#### Text excerpt
## Begin
This is a list of the coats of arms of various county councils (current and former) in England.

Background
Under heraldic law in England, arms are not granted to places as such, but only to the corporate bodies that govern them. Accordingly, although arms and devices were associated with counties from the seventeenth century onward, there were no official grants until the establishment of county councils in 1889.

History

First grants
The first grant was made to West Sussex County Council soon after its establishment in 1889. The cost of the grant was defrayed by the Duke of Norfolk, titular head of the College of Arms, who was also first chairman of the county council. Further grants were made over the years, the number greatly increasing after the passing of the Local Government Act 1929 when county councils gained extra powers. Following the Second World War the majority of non-armigerous county councils obtained grants. When Durham County Council received a grant of arms in 1961 (it had previously been using the arms of the Diocese of Durham) only Hampshire County Council was left without an official grant.

Changes in 1965
Changes to local government in 1965 meant that several arms became obsolete and new arms had to be granted to Greater London, Cambridgeshire and Isle of Ely and Huntingdon and Peterborough.
## End
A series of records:
## Begin
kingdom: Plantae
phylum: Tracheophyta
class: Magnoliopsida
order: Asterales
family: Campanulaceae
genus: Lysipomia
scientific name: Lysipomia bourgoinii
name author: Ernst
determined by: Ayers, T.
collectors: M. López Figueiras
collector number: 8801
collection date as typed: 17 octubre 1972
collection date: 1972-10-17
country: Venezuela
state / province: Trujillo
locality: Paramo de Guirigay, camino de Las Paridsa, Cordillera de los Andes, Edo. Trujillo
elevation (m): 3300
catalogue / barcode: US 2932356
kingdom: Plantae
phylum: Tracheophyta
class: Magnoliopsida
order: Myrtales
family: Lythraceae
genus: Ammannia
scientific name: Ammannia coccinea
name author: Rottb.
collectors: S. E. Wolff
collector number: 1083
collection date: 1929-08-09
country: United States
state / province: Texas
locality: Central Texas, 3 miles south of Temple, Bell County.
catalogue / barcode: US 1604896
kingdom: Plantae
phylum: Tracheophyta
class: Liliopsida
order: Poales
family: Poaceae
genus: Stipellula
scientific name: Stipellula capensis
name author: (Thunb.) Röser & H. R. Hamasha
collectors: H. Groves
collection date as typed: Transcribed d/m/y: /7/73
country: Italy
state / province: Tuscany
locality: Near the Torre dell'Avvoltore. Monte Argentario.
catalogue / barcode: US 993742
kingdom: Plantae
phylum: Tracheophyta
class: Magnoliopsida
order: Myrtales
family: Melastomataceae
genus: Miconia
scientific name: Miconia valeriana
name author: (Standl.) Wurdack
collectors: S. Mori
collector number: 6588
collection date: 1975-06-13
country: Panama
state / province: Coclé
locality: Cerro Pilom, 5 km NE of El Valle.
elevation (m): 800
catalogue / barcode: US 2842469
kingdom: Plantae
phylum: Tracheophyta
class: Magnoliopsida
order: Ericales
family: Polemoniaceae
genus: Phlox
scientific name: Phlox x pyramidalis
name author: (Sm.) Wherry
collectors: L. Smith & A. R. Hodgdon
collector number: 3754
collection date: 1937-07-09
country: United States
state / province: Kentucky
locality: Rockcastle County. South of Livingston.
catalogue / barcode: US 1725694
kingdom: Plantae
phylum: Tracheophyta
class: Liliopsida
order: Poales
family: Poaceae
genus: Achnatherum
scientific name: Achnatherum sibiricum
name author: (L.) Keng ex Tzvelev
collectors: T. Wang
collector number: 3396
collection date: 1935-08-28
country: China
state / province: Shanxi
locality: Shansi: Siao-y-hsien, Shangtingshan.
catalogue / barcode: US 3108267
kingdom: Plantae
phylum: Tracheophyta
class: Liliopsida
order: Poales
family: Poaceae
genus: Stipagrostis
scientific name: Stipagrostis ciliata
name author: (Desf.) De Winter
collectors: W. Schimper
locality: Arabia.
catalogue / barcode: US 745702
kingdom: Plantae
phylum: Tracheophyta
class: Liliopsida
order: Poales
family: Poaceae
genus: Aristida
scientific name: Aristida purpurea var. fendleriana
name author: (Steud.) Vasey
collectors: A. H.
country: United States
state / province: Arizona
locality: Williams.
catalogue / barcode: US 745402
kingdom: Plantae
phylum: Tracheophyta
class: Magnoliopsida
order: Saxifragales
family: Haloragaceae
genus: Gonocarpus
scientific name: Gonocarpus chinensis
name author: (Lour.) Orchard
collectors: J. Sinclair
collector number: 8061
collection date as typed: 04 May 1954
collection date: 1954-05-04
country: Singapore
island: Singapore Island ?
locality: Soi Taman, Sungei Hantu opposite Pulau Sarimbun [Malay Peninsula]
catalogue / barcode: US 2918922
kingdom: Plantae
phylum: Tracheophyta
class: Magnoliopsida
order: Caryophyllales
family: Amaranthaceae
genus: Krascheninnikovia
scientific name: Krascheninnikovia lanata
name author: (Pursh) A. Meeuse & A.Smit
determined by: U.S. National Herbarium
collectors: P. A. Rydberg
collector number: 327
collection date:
## End
#### Exercises to complete
1) In the county council arms text, who paid for the first grant of arms?
2) Repeat the county council arms text word for word, starting with "First grants" and going on through "an official grant.".
The entries are not needed for this work.

#### Outputs in order
1) The Duke of Norfolk.

2)
First grants
The first grant was made to West Sussex County Council soon after its establishment in 1889. The cost of the grant was defrayed by the Duke of Norfolk, titular head of the College of Arms, who was also first chairman of the county council. Further grants were made over the years, the number greatly increasing after the passing of the Local Government Act 1929 when county councils gained extra powers. Following the Second World War the majority of non-armigerous county councils obtained grants. When Durham County Council received a grant of arms in 1961 (it had previously been using the arms of the Diocese of Durham) only Hampshire County Council was left without an official grant.